Activity: Write out, word for word, the part of the listing below that opens with the line containing "MOST READING" and closes with the line containing "Βιοσυντονισμός και αδυνάτισμα", keeping both of those lines and adding no others.

Task material:
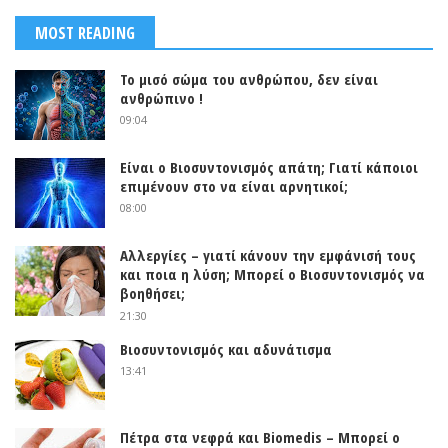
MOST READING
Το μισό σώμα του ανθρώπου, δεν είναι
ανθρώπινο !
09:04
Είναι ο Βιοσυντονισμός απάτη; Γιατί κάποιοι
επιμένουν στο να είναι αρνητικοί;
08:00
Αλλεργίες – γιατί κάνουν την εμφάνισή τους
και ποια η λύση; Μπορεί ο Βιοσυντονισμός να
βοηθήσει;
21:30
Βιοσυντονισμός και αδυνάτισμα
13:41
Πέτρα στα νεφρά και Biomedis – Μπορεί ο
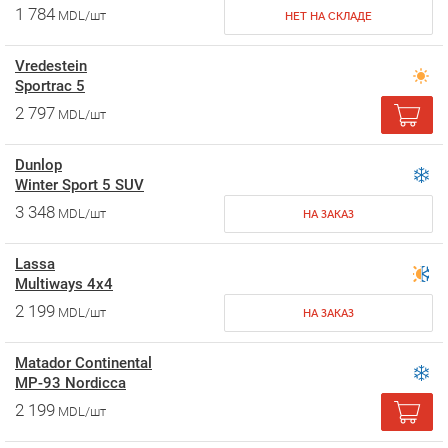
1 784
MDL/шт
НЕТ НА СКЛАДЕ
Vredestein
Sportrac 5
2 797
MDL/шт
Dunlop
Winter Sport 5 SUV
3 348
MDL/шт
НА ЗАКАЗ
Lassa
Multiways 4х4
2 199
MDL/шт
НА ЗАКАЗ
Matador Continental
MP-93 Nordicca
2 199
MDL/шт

==

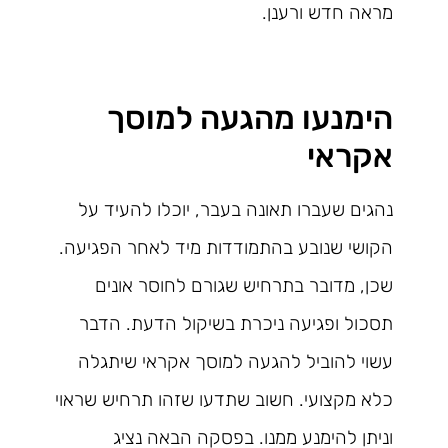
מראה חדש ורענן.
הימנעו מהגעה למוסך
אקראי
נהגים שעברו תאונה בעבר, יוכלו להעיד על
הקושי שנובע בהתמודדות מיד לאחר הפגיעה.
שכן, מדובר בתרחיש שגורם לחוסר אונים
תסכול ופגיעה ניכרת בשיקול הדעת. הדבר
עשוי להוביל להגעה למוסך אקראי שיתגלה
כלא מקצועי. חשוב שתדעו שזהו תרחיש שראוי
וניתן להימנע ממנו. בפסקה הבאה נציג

Problem solution:
MOST READING
Το μισό σώμα του ανθρώπου, δεν είναι
ανθρώπινο !
09:04
Είναι ο Βιοσυντονισμός απάτη; Γιατί κάποιοι
επιμένουν στο να είναι αρνητικοί;
08:00
Αλλεργίες – γιατί κάνουν την εμφάνισή τους
και ποια η λύση; Μπορεί ο Βιοσυντονισμός να
βοηθήσει;
21:30
Βιοσυντονισμός και αδυνάτισμα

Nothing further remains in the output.